Without a federal policy on how best to integrate immigrants, the onus falls on state and local governments and nonprofit organizations to ease new arrivals’ way into the communities in which they’re settling. 

The nonprofit Welcoming America aims to help communities become more welcoming by creating a network of local governments and nonprofits that want to work to put in place the programs and policies that work to ease integregration.

“We don’t want to just stop with tolerance,” said Susan Downs-Karkos, the group’s senior director of external affairs. “Where there isn’t a sense of social cohesion, we want to help people recognize what they have in common with each other.”

Welcoming America has created a certified welcoming program, and Salt Lake County is the first county to be certified. Roughly 13 percent of its population is foreign born. 
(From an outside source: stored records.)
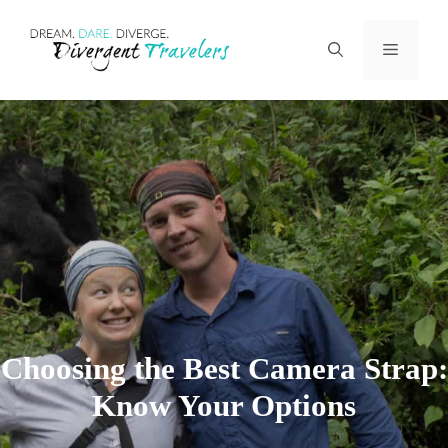
Skip
Menu
to
content
Choosing the Best Camera Strap:
Know Your Options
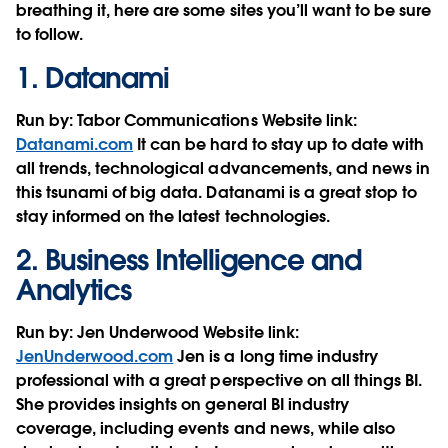
breathing it, here are some sites you’ll want to be sure
to follow.
1.
Datanami
Run by:
Tabor Communications
Website link:
Datanami.com
It can be hard to stay up to date with
all trends, technological advancements, and news in
this tsunami of big data. Datanami is a great stop to
stay informed on the latest technologies.
2.
Business Intelligence and
Analytics
Run by:
Jen Underwood
Website link:
JenUnderwood.com
Jen is a long time industry
professional with a great perspective on all things BI.
She provides insights on general BI industry
coverage, including events and news, while also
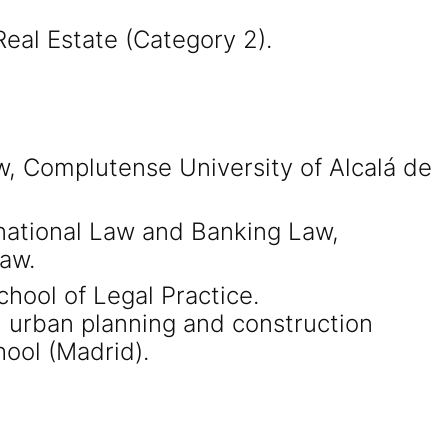
eal Estate (Category 2).
w, Complutense University of Alcalá de
rnational Law and Banking Law,
aw.
hool of Legal Practice.
urban planning and construction
hool (Madrid).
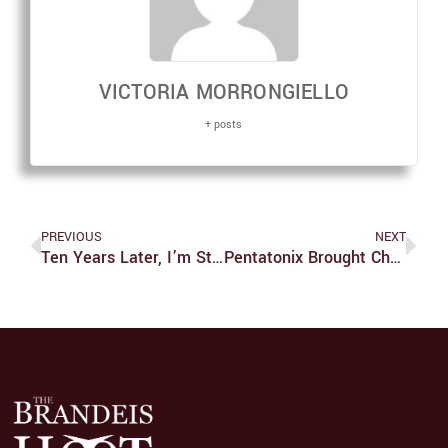
VICTORIA MORRONGIELLO
+ posts
PREVIOUS
NEXT
Ten Years Later, I’m Still Upset About ‘Inception’: An Open Letter To Christopher Nolan
Pentatonix Brought Christmas Cheer To Boston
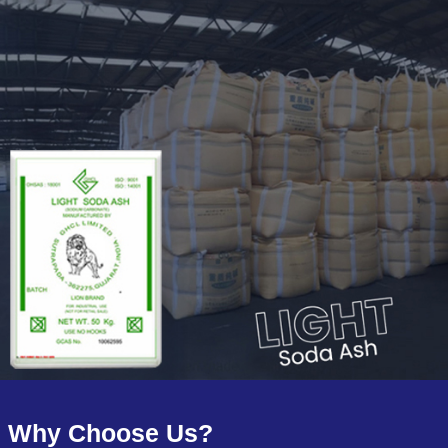
Why Choose Us?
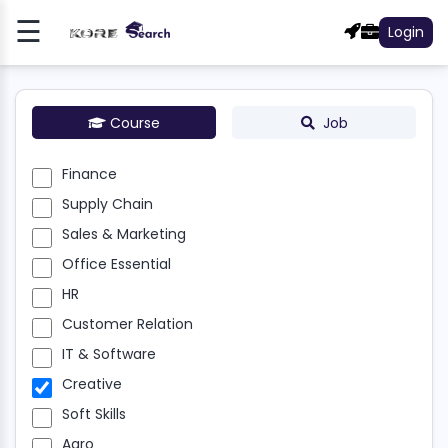
☰
Login
Register
Log
In
Course
Job
NCE
Finance
Supply Chain
LY
N
Sales & Marketing
Office Essential
S &
HR
ETING
Customer Relation
E
IT & Software
NTIAL
Creative
R
Soft Skills
Agro
OMER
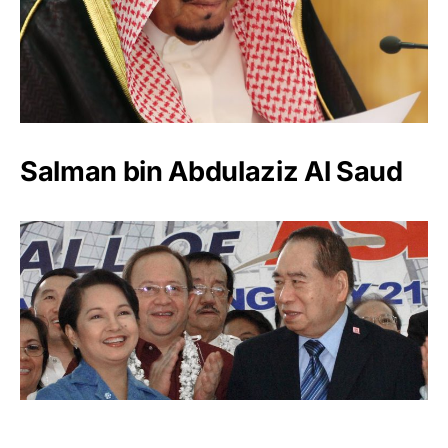
Salman bin Abdulaziz Al Saud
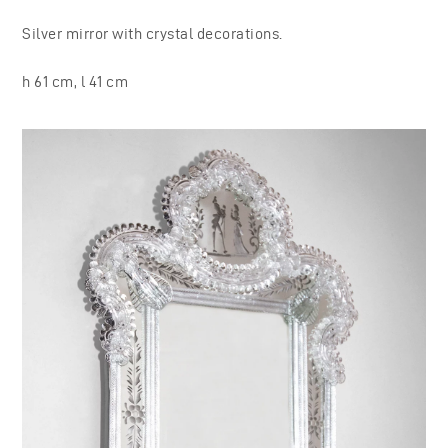
Silver mirror with crystal decorations.
h 61 cm, l 41 cm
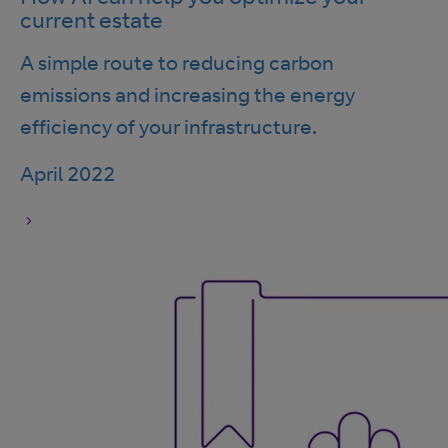
current estate
A simple route to reducing carbon
emissions and increasing the energy
efficiency of your infrastructure.
April 2022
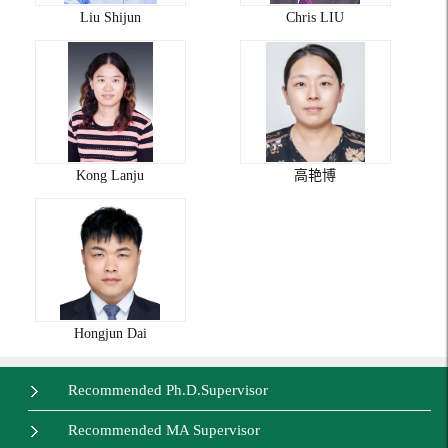
Liu Shijun
Chris LIU
Kong Lanju
高艳博
Hongjun Dai
Recommended Ph.D.Supervisor
Recommended MA Supervisor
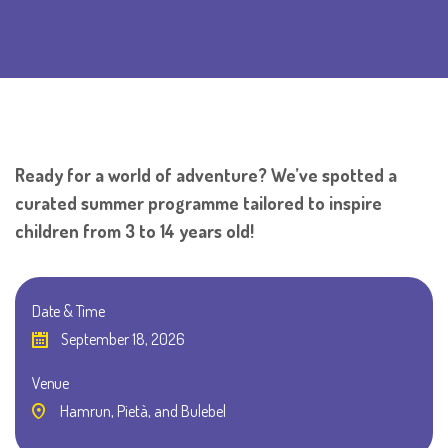
Ready for a world of adventure? We’ve spotted a
curated summer programme tailored to inspire
children from 3 to 14 years old!
Date & Time
September 18, 2026
Venue
Hamrun, Pietà, and Bulebel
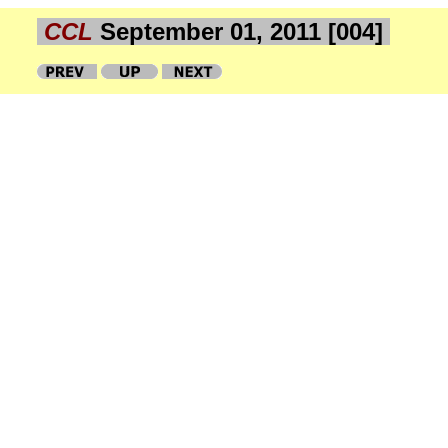
CCL
September 01, 2011 [004]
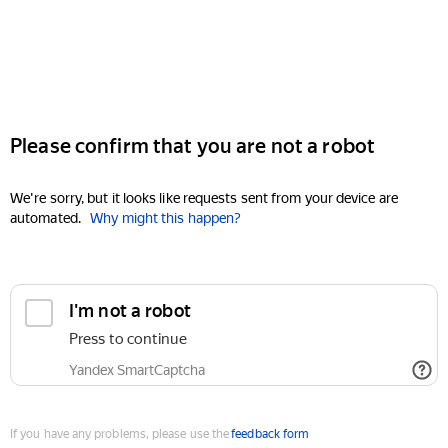
Please confirm that you are not a robot
We're sorry, but it looks like requests sent from your device are
automated.
Why might this happen?
I'm not a robot
Press to continue
Yandex SmartCaptcha
If you have any problems, please use the
feedback form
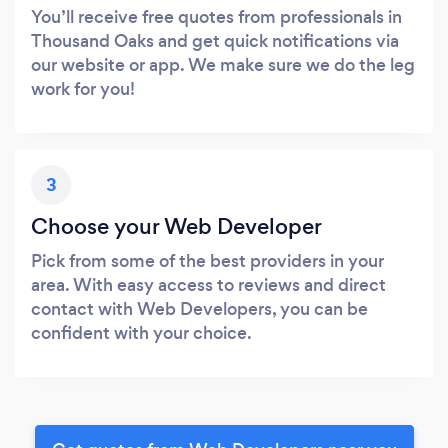
You’ll receive free quotes from professionals in
Thousand Oaks and get quick notifications via
our website or app. We make sure we do the leg
work for you!
3
Choose your Web Developer
Pick from some of the best providers in your
area. With easy access to reviews and direct
contact with Web Developers, you can be
confident with your choice.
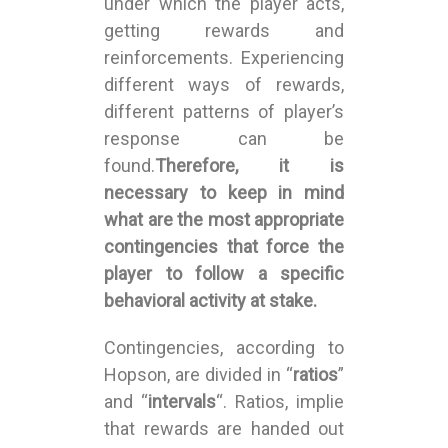
under which the player acts,
getting rewards and
reinforcements. Experiencing
different ways of rewards,
different patterns of player’s
response can be
found.
Therefore, it is
necessary to keep in mind
what are the most appropriate
contingencies that force the
player to follow a specific
behavioral activity at stake.
Contingencies, according to
Hopson, are divided in “
ratios
”
and “
intervals
“. Ratios, implie
that rewards are handed out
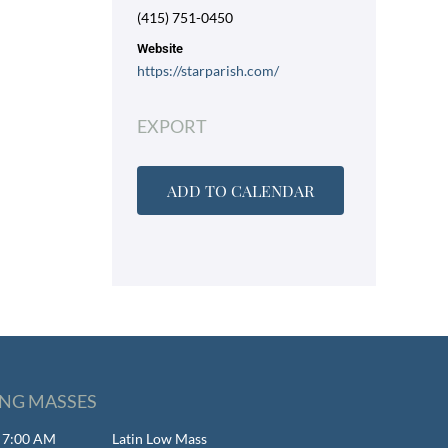
(415) 751-0450
Website
https://starparish.com/
EXPORT
ADD TO CALENDAR
NG MASSES
- 7:00 AM
Latin Low Mass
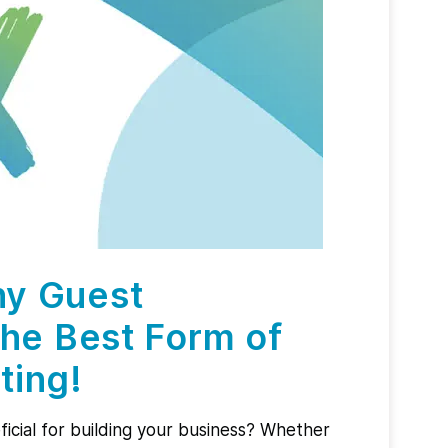
hy Guest
the Best Form of
ting!
icial for building your business? Whether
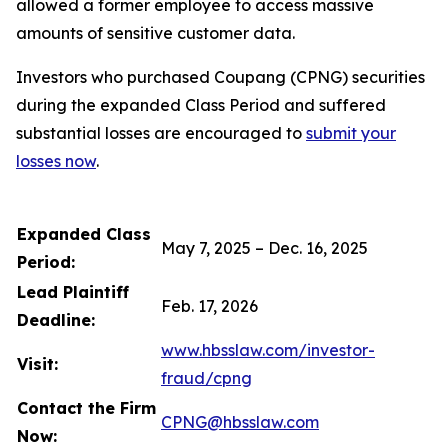
allowed a former employee to access massive
amounts of sensitive customer data.
Investors who purchased Coupang (CPNG) securities
during the expanded Class Period and suffered
substantial losses are encouraged to
submit your
losses now
.
Expanded Class
May 7, 2025 – Dec. 16, 2025
Period:
Lead Plaintiff
Feb. 17, 2026
Deadline:
www.hbsslaw.com/investor-
Visit:
fraud/cpng
Contact the Firm
CPNG@hbsslaw.com
Now:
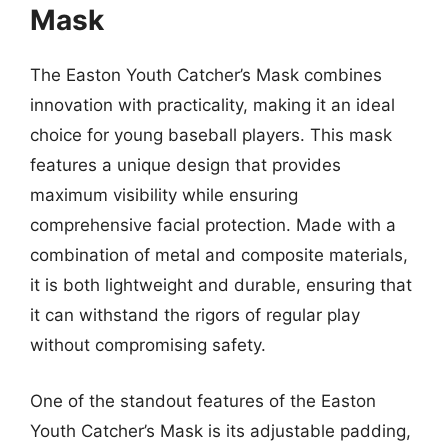
Mask
The Easton Youth Catcher’s Mask combines
innovation with practicality, making it an ideal
choice for young baseball players. This mask
features a unique design that provides
maximum visibility while ensuring
comprehensive facial protection. Made with a
combination of metal and composite materials,
it is both lightweight and durable, ensuring that
it can withstand the rigors of regular play
without compromising safety.
One of the standout features of the Easton
Youth Catcher’s Mask is its adjustable padding,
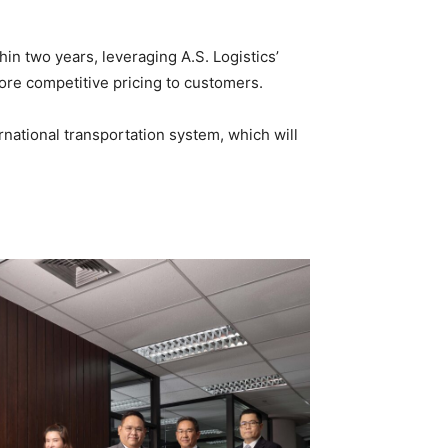
in two years, leveraging A.S. Logistics’
re competitive pricing to customers.
rnational transportation system, which will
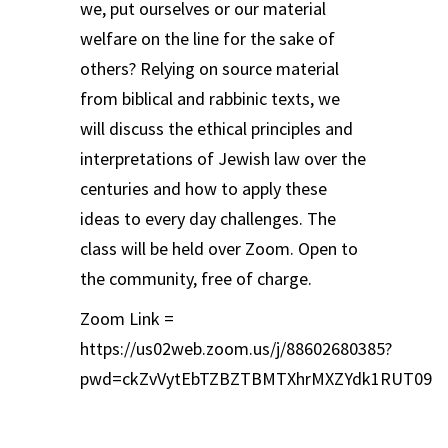
we, put ourselves or our material
welfare on the line for the sake of
others? Relying on source material
from biblical and rabbinic texts, we
will discuss the ethical principles and
interpretations of Jewish law over the
centuries and how to apply these
ideas to every day challenges. The
class will be held over Zoom. Open to
the community, free of charge.
Zoom Link =
https://us02web.zoom.us/j/88602680385?
pwd=ckZvVytEbTZBZTBMTXhrMXZYdk1RUT09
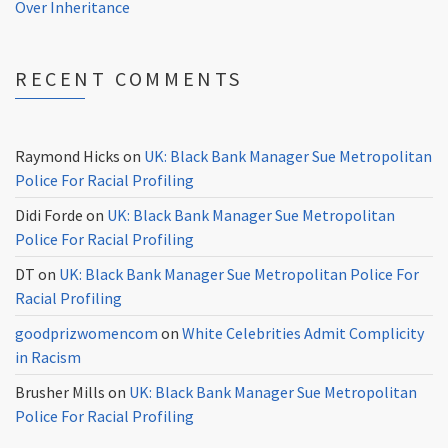
Over Inheritance
RECENT COMMENTS
Raymond Hicks
on
UK: Black Bank Manager Sue Metropolitan
Police For Racial Profiling
Didi Forde
on
UK: Black Bank Manager Sue Metropolitan
Police For Racial Profiling
DT
on
UK: Black Bank Manager Sue Metropolitan Police For
Racial Profiling
goodprizwomencom
on
White Celebrities Admit Complicity
in Racism
Brusher Mills
on
UK: Black Bank Manager Sue Metropolitan
Police For Racial Profiling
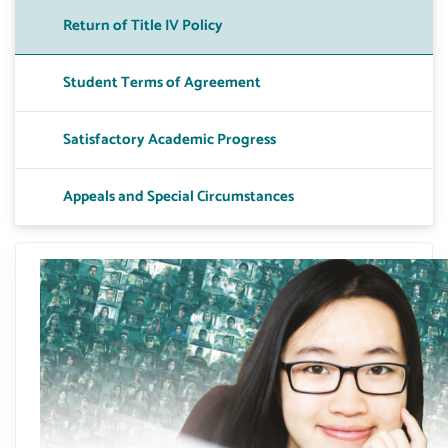
Return of Title IV Policy
Toggle A
Student Terms of Agreement
Toggle 
Satisfactory Academic Progress
Toggle 
Appeals and Special Circumstances
Toggle P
The county operates the Mayor’s Office for New Americans, where Zee Xiao serves as director.

“It’s a priority because we value newcomers and the story of migration is still fresh in our minds,” Xiao said, referring to Mormons who settled Utah. “And economically, we know we can’t grow a state without immigrants.”

Though immigration is a politically divisive issue, Amanda Bergson-Shilcock, director of upskilling policy at the National Skills Coalition, pointed out that workforce and economic development are the most bipartisan areas for imigration. Immigrants make up one-sixth of the nation’s workforce overall, with higher proportions in different regions.

“In general, there’s a recognition that when immigrants want to be able to contribute to their best and highest ability that communities and their economies benefit,” she said.

She added that performing data studies of immigrant groups and their readiness to contribute to a local economy can help with that, so that whatever policy discussions can start with a foundation of facts, rather than speculation or fear. 

About 10 percent of Morgan County, Colo. comes from East Africa, most of whom are refugees who work in the county’s meat packing plant. The local police force responds by engaging with the different populations and age groups within the populations.

“Though families share the same culture, a child in the school system thinks a lot differently than an adult working in the plant,” said Commissioner Jim Zwetzig, who is the vice chairman of NACo’s Immigration Reform Task Force. 

He credited the nonprofit One Morgan County for doing much of the heavy lifting integrating the county’s refugee population. That work and involvement his local native Morgan County population has put into the organization has informed his beliefs in what government should and shouldn’t try to do in integrating new arrivals.

“To make integration work, it can’t come from government, and I mean that from the county government or the city government,” he said. “It has to come from people in the community.”